━━━ Supplied data ━━━

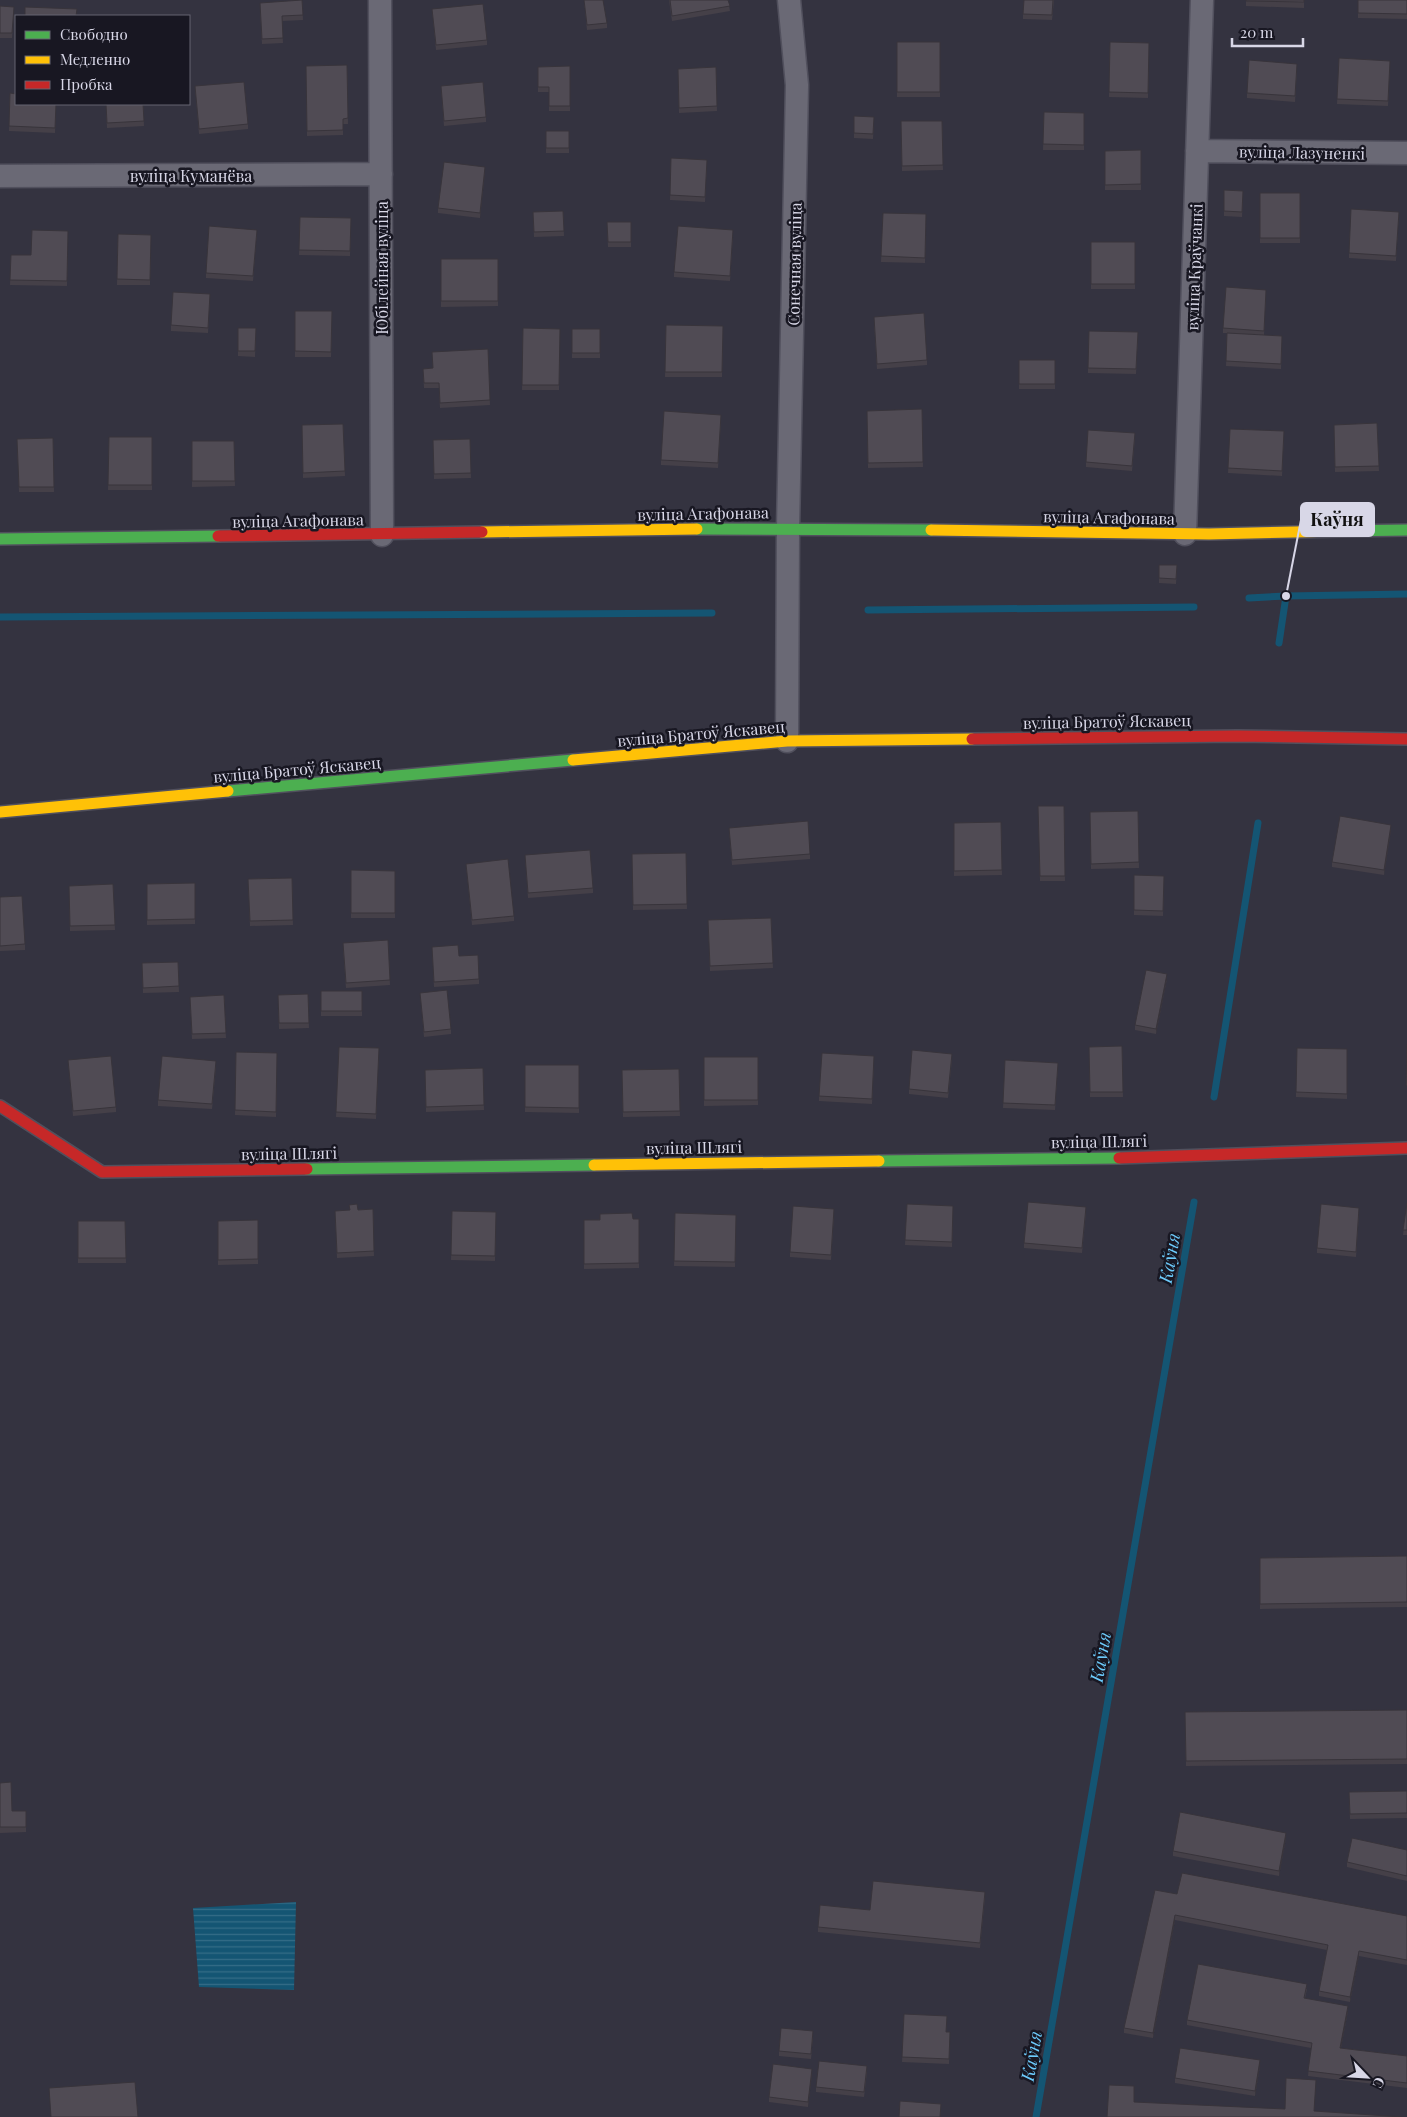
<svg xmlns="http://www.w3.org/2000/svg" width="1407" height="2117" font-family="'Playfair Display',serif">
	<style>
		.water { fill: url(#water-rules) }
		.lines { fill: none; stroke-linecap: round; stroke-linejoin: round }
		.stream { stroke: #145573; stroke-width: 7 }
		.street-casing { stroke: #51505d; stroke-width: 25 }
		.fast-casing { stroke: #51505d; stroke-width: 14 }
		.slow-casing { stroke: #51505d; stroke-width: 14 }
		.jam-casing { stroke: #51505d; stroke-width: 14 }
		.street { stroke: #6a6975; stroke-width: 22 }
		.fast { stroke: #4caf50; stroke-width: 11 }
		.slow { stroke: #ffc107; stroke-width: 11 }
		.jam { stroke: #c62828; stroke-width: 11 }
		.wall { fill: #454048 }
		.shaded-wall { fill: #38343b }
		.building { fill: #504b54; stroke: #38343b }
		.labels { text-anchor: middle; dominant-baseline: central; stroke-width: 5; stroke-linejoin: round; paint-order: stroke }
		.street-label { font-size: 16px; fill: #d8d7e7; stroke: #181722 }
		.water-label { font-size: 18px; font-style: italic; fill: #6dcbfc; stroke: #181722 }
		.leader { fill: none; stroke: #d8d7e7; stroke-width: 2 }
		.callout-dot { fill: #d8d7e7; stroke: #181722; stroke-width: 2 }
		.callout { fill: #d8d7e7; stroke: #d8d7e7; stroke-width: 2 }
		.callout-label { font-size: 18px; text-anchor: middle; font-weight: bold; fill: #111 }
	</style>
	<defs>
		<pattern id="water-rules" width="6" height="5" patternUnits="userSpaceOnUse" patternTransform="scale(1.25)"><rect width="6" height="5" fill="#145573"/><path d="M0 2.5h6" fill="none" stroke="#356d87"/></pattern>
	</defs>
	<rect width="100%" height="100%" fill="#343340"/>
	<path class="water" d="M296 1902 294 1990 199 1987 193 1908Z"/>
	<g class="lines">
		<path class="stream" d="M1249 598 1286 596
			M868 610 1194 607
			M0 617 712 613
			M1279 643 1286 596 1407 594
			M1214 1097 1258 823
			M1036 2117 1194 1202"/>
		<defs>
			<path id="street" d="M380 0 382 535
				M1197 151 1407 153
				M0 176 381 174
				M1185 534 1202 0
				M787 741 788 528 797 85 789 0"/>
			<path id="fast" d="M697 529 931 530
				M1341 531 1407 530
				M0 539 218 536
				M228 791 573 760
				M879 1161 1119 1158
				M307 1169 594 1165"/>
			<path id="slow" d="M931 530 1209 534 1341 531
				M482 532 697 529
				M573 760 787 741 972 739
				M0 812 228 791
				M594 1165 879 1161"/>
			<path id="jam" d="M218 536 482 532
				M972 739 1237 736 1407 739
				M0 1106 102 1172 307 1169
				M1119 1158 1407 1148"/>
		</defs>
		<use href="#street" class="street-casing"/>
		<use href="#fast" class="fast-casing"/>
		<use href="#slow" class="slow-casing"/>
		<use href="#jam" class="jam-casing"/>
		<use href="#street" class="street"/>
		<use href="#fast" class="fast"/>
		<use href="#slow" class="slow"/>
		<use href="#jam" class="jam"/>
	</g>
	<path class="wall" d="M302 0 303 20 282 21 283 43 262 44 260 8Z
		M584 0 607 23V28L587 30Z
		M669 0H728L730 11 672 21Z
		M1054 0 1052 20 1023 19V14Z
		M1246 0H1304V8L1246 6Z
		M1358 0H1407V19L1358 18Z
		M0 6 14 12 12 38H0Z
		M432 9 487 40V45L436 50Z
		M897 42H940V97H897Z
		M1110 42 1149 43 1148 98 1109 97Z
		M1339 58 1390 61 1388 106 1337 104Z
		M347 65 348 124H343V135L307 136 306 66Z
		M570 66V111H549V92H538V67Z
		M716 67 717 111 679 113 678 69Z
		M1297 69 1295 102 1247 98V93Z
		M195 86 248 124V129L199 134Z
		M441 86 486 117V122L444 126Z
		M10 93 56 104 55 133 9 131Z
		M106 104H143L144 126 107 128Z
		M1044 112 1084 113V150H1043Z
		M874 117 873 139 854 138V133Z
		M901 121H942L943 170 902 171Z
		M546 131H569V153H546Z
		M1141 150V190H1105V151Z
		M671 158 707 160 705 202 670 200Z
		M485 172 480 218 438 213V208Z
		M1224 190 1243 191 1242 217 1224 216Z
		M1260 193H1300V243H1260Z
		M563 211 564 236 534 237 533 212Z
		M1399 212 1396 261 1349 258V253Z
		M883 213 926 214 925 263 881 262Z
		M300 217 351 218 350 256 299 255Z
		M607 222H631V247H608Z
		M257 230 253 281 206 278V273Z
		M68 231 67 286 10 285 11 255H31Z
		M118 234 151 235 150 285H117Z
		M733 235 730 281 674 277V272Z
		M1091 242H1135V289H1091Z
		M441 259H498V306L441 307Z
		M1266 290 1264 335 1282 336 1281 369 1226 366 1227 333H1223V328Z
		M210 294 208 333 171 331V325Z
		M295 311H332L331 357H295Z
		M874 322 927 360V365L877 369Z
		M666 325 723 326 722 377H665Z
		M256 328 255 357 238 356V351Z
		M523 328 560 329 559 390H522Z
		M572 329H600V358H572Z
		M1138 332 1136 374 1088 373V368Z
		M488 349 490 405 440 408 439 388H424L423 369 432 368Z
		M1019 360H1055V389H1019Z
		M922 409 923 467 868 468 867 411Z
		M721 420 718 468 661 465V460Z
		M1377 423 1379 471 1335 472 1334 425Z
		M343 424 345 476 303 478 302 425Z
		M1230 429 1284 431 1282 476 1228 473Z
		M109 437H152V490H108Z
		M53 438 54 492H19L17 439Z
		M1135 438 1132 471 1086 467V462Z
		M470 439 471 478 434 479 433 440Z
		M192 441H234L235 486 192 487Z
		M1177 565 1176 584 1159 583V578Z
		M1038 806H1064L1065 881H1040Z
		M1138 811 1139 868 1091 869 1090 812Z
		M1001 822 1002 875 954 876V823Z
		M729 828 810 854V859L732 865Z
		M1391 830 1384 875 1332 867V862Z
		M686 853 687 909 633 910 632 854Z
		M525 855 593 888V893L528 898Z
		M466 864 514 916V921L472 925Z
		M351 870 395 871V918H351Z
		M1164 876 1163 916 1134 915V910Z
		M292 878 293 925 250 926 248 879Z
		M195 883V924L147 925V884Z
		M113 884 115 930 70 931 69 886Z
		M0 897 25 944V950L0 951Z
		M771 918 773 968 710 971 708 920Z
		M388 940 390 985 346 988 343 948Z
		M432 947 459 956 479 979V984L434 987Z
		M178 962 179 992 143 993 142 963Z
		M1167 979 1156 1034 1135 1030V1025Z
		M321 991H362V1016H321Z
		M420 993 451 1029V1034L424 1037Z
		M308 994 309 1028 279 1029 278 995Z
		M224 995 226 1038 192 1039 190 997Z
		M1122 1046 1123 1097H1090L1089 1047Z
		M339 1047 379 1048 376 1119 336 1117Z
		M1347 1049V1099L1296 1097V1092Z
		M236 1052 277 1053 276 1117 235 1115Z
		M704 1057H758V1105L704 1106Z
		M952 1059 948 1098 909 1094V1089Z
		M68 1060 116 1107V1112L73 1116Z
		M1005 1060 1058 1063 1055 1110 1003 1108Z
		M874 1061 872 1104 819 1101V1096Z
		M525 1065H579V1113L525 1112Z
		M216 1066 212 1109 158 1106V1100Z
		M483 1068 484 1110 426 1112 425 1070Z
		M679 1069 680 1116 623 1117 622 1070Z
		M1407 1203V1235H1403Z
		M907 1204 953 1206 952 1247 905 1245Z
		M373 1209 374 1256 337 1258 335 1211Z
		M452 1211 496 1212 495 1261 451 1260Z
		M1086 1212 1082 1253 1024 1248V1243Z
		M675 1213 736 1215 735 1267 674 1266Z
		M1359 1213 1356 1257 1317 1253V1248Z
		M834 1214 831 1260 790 1257V1252Z
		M639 1219V1268L584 1269V1220Z
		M258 1220V1264L218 1265V1221Z
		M78 1221H125L126 1263H78Z
		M1407 1556V1607L1260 1609V1558Z
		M1407 1710V1764L1186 1766 1185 1712Z
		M0 1783 12 1811H26V1832L0 1833Z
		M1407 1791V1818L1350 1819 1349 1792Z
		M1286 1838 1279 1876 1173 1856V1851Z
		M1407 1850V1881L1347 1867V1862Z
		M1177 1894 1407 1916V1965L1359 1956 1350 2002 1319 1996V1991L1327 1950 1175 1920 1153 2038 1124 2033V2028Z
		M985 1897 980 1948 818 1932V1927L870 1910Z
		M1307 1989 1305 1998 1348 2011 1341 2048 1407 2056V2088L1308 2076 1311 2048 1187 2025V2020Z
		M904 2014 946 2032H950L949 2064 902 2062Z
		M813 2036 811 2059 779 2056V2051Z
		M1260 2066 1255 2096 1175 2083V2078Z
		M867 2071 864 2097 816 2092V2087Z
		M812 2074 808 2107 769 2102V2097Z"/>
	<path class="shaded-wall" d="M485 167V172L480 218V213Z
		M1391 825V830L1384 875V870Z
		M1167 974V979L1156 1034V1029Z
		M1286 1833V1838L1279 1876V1871Z
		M1175 1915V1920L1153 2038V2033Z
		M1359 1951V1956L1350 2002V1997Z
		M1348 2006V2011L1340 2053V2048Z
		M1260 2060V2066L1255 2096V2091Z
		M812 2069V2074L808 2107V2102Z"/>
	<path class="building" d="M302 0 303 15 282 16 283 38 262 39 260 3Z
		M584 0H603L607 23 587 25Z
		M670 0H728L730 6 672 16Z
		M1024 0H1053L1052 15 1023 14Z
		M1246 0H1304V2L1246 1Z
		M1358 0H1407V14L1358 13Z
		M483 4 487 40 436 45 432 9Z
		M0 6 14 7 12 33H0Z
		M25 7 77 9 76 16H25Z
		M897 42H940V92H897Z
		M1110 42 1149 43 1148 93 1109 92Z
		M1339 58 1390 61 1388 101 1337 99Z
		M1249 60 1297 64 1295 96 1247 93Z
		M347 65 348 118 343 119V130L307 131 306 66Z
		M570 66V106H549V87H538V67Z
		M716 67 717 106 679 108 678 69Z
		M244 82 248 124 199 129 195 86Z
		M483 82 486 117 444 121 441 86Z
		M10 93 16 94V104H56L55 128 9 126Z
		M106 104H143L144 121 107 123Z
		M1044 112 1084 113V145L1043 144Z
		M854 116 874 117 873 134 854 133Z
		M901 121H942L943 165 902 166Z
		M546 131H569V148H546Z
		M1141 150V184L1105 185V151Z
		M671 158 707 160 705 197 670 195Z
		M444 162 485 167 480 213 438 208Z
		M1224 190 1243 191 1242 212 1224 211Z
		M1260 193H1300V238H1260Z
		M1351 209 1399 212 1396 256 1349 253Z
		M563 211 564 231 534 232 533 212Z
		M883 213 926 214 925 258 881 256Z
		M300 217 351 218 350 251 299 250Z
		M607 222H631V242H608Z
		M209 226 257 230 253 276 206 273Z
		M678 226 733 230 730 276 674 272Z
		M32 230 68 231 67 281 10 280 11 255H31Z
		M118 234 151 235 150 280 117 279Z
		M1091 242H1135V284H1091Z
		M441 259H498V301H441Z
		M1226 287 1266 290 1264 331 1223 328Z
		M173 292 210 294 208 328 171 325Z
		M295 311H332L331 352 295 351Z
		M924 313 927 360 877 364 874 317Z
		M666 325 723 326 722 372H665Z
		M238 328H256L255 351H238Z
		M523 328 560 329 559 385H522Z
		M572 329H600V353H572Z
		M1089 331 1138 332 1136 369 1088 368Z
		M1227 333 1282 336 1281 364 1226 361Z
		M488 349 490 400 440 403 439 383H424L423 369 433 368 432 352Z
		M1019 360H1055V384H1019Z
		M922 409 923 462 868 463 867 411Z
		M664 411 721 415 718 463 661 460Z
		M1377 423 1379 466 1335 467 1334 425Z
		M343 424 345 471 303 473 302 425Z
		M1230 429 1284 431 1282 471 1228 468Z
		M1088 430 1135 433 1132 466 1086 462Z
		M109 437H152V485H108Z
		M53 438 54 487H19L17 439Z
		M470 439 471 473 434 474 433 440Z
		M192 441H234L235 481H192Z
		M1159 565H1177L1176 579 1159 578Z
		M1038 806H1064L1065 876H1040Z
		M1138 811 1139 862 1091 864 1090 812Z
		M1340 816 1391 825 1384 870 1332 862Z
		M808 821 810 854 732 860 729 828Z
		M1001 822 1002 870 954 871V823Z
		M590 850 593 888 528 893 525 855Z
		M686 853 687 904 633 905 632 854Z
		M508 859 514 916 472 920 466 864Z
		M351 870 395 871V913H351Z
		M1134 875 1164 876 1163 911 1134 910Z
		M292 878 293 920 250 921 248 879Z
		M195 883V919L147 920V884Z
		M113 884 115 925 70 926 69 886Z
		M22 896 25 944 0 946V897Z
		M771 918 773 963 710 966 708 920Z
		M388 940 390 980 346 983 343 943Z
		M458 945 459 956 478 955 479 979 434 982 432 947Z
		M178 962 179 986 143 988 142 963Z
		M1146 970 1167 974 1156 1029 1135 1025Z
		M447 990 451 1029 424 1032 420 993Z
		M321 991H362V1011H321Z
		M308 994 309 1023H279L278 995Z
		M224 995 226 1033 192 1034 190 997Z
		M1407 1044V1086H1406Z
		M1122 1046 1123 1092H1090L1089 1047Z
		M339 1047 379 1048 376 1114 336 1112Z
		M1297 1048 1347 1049V1094L1296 1092Z
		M912 1050 952 1054 948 1093 909 1089Z
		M236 1052 277 1053 276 1112 235 1110Z
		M822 1053 874 1056 872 1099 819 1096Z
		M111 1056 116 1107 73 1111 68 1060Z
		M162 1056 216 1061 212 1104 158 1100Z
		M704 1057H758V1100H704Z
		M1005 1060 1058 1063 1055 1105 1003 1103Z
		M525 1065H579V1108L525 1107Z
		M483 1068 484 1105 426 1107 425 1070Z
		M679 1069 680 1111 623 1112 622 1070Z
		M1028 1202 1086 1207 1082 1248 1024 1243Z
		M1407 1203V1230H1403Z
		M357 1204 358 1210 373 1209 374 1251 337 1253 335 1211 350 1210 349 1205Z
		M907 1204 953 1206 952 1242 905 1240Z
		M1321 1204 1359 1208 1356 1252 1317 1248Z
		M793 1206 834 1209 831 1255 790 1252Z
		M452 1211 496 1212 495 1256 451 1255Z
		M632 1213 633 1219H639V1263L584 1264V1220H600V1214Z
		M675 1213 736 1215 735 1262 674 1261Z
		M258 1220V1259L218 1260V1221Z
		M78 1221H125L126 1258H78Z
		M1407 1556V1602L1260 1604V1558Z
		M1407 1710V1759L1186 1761 1185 1712Z
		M11 1782 12 1811H26V1827H0V1783Z
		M1407 1791V1813L1350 1814 1349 1792Z
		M1180 1812 1286 1833 1279 1871 1173 1851Z
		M1352 1838 1407 1850V1876L1347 1862Z
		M1182 1873 1407 1916V1960L1359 1951 1350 1997 1319 1991 1328 1945 1175 1915 1153 2033 1124 2028 1155 1890 1177 1894Z
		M873 1881 985 1892 980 1943 818 1927 820 1905 870 1910Z
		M1198 1964 1307 1984 1304 1998 1348 2006 1340 2048 1407 2056V2083L1308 2071 1312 2043 1187 2020Z
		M904 2014 947 2016 946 2032H950L949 2059 902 2057Z
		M781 2028 813 2031 811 2054 779 2051Z
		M1180 2048 1260 2060 1255 2091 1175 2078Z
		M819 2061 867 2066 864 2092 816 2087Z
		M773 2064 812 2069 808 2102 769 2097Z
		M1286 2078 1316 2080 1314 2111 1402 2117H1107L1109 2085 1134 2086V2102L1285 2109Z
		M135 2082 138 2117H51L49 2088Z
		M900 2101 941 2104 940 2117H899Z"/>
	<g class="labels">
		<g class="street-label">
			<text transform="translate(1302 152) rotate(1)">вуліца Лазуненкі</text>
			<text x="191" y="175">вуліца Куманёва</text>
			<text transform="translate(794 264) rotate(-89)">Сонечная вуліца</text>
			<text transform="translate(1194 267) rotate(-88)">вуліца Краўчанкі</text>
			<text transform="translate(381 268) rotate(-90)">Юбілейная вуліца</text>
			<text transform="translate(703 513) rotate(-1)">вуліца Агафонава</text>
			<text transform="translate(1109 517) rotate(1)">вуліца Агафонава</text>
			<text transform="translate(298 520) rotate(-1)">вуліца Агафонава</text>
			<text transform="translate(1107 721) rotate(-1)">вуліца Братоў Яскавец</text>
			<text transform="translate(701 733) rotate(-5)">вуліца Братоў Яскавец</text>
			<text transform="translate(297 769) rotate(-5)">вуліца Братоў Яскавец</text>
			<text transform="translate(1099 1141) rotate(-1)">вуліца Шлягі</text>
			<text transform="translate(694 1147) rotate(-1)">вуліца Шлягі</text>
			<text transform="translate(289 1153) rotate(-1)">вуліца Шлягі</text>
		</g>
		<g class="water-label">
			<text transform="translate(1169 1258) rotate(-80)">Каўня</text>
			<text transform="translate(1100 1657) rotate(-80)">Каўня</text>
			<text transform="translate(1031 2056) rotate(-80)">Каўня</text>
		</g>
	</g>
	<path class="leader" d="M1286 596L1301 520"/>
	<circle class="callout-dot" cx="1286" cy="596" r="5"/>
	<rect class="callout" x="1301" y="503" width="73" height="33" rx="5"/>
	<g class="callout-label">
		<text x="1337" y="526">Каўня</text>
	</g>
	<rect x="15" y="15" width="175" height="90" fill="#181722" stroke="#656471"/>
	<rect x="25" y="31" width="25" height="8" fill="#4caf50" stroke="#656471"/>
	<text x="60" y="40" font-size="15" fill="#d8d7e7">Свободно</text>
	<rect x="25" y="56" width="25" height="8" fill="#ffc107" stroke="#656471"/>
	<text x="60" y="65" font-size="15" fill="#d8d7e7">Медленно</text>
	<rect x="25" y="81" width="25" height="8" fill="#c62828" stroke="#656471"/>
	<text x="60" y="90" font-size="15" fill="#d8d7e7">Пробка</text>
	<g transform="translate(1367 2077) rotate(115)" stroke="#181722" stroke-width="4" paint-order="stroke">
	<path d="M0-4L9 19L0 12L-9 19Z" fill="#d8d7e7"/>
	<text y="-8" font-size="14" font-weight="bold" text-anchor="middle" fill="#d8d7e7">С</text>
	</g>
	<path d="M1232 38v8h71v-8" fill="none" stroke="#d8d7e7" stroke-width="2.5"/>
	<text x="1240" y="38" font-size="15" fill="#d8d7e7" stroke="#181722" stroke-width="4" paint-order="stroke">20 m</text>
</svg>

━━━

» Exercise prompt: From the records above, copy only the lines starting with the line that holds "M1197 151 1407 153" and going on through the line that holds "M570 66V111H549V92H538V67Z", exactly as written.

» Response below:
				M1197 151 1407 153
				M0 176 381 174
				M1185 534 1202 0
				M787 741 788 528 797 85 789 0"/>
			<path id="fast" d="M697 529 931 530
				M1341 531 1407 530
				M0 539 218 536
				M228 791 573 760
				M879 1161 1119 1158
				M307 1169 594 1165"/>
			<path id="slow" d="M931 530 1209 534 1341 531
				M482 532 697 529
				M573 760 787 741 972 739
				M0 812 228 791
				M594 1165 879 1161"/>
			<path id="jam" d="M218 536 482 532
				M972 739 1237 736 1407 739
				M0 1106 102 1172 307 1169
				M1119 1158 1407 1148"/>
		</defs>
		<use href="#street" class="street-casing"/>
		<use href="#fast" class="fast-casing"/>
		<use href="#slow" class="slow-casing"/>
		<use href="#jam" class="jam-casing"/>
		<use href="#street" class="street"/>
		<use href="#fast" class="fast"/>
		<use href="#slow" class="slow"/>
		<use href="#jam" class="jam"/>
	</g>
	<path class="wall" d="M302 0 303 20 282 21 283 43 262 44 260 8Z
		M584 0 607 23V28L587 30Z
		M669 0H728L730 11 672 21Z
		M1054 0 1052 20 1023 19V14Z
		M1246 0H1304V8L1246 6Z
		M1358 0H1407V19L1358 18Z
		M0 6 14 12 12 38H0Z
		M432 9 487 40V45L436 50Z
		M897 42H940V97H897Z
		M1110 42 1149 43 1148 98 1109 97Z
		M1339 58 1390 61 1388 106 1337 104Z
		M347 65 348 124H343V135L307 136 306 66Z
		M570 66V111H549V92H538V67Z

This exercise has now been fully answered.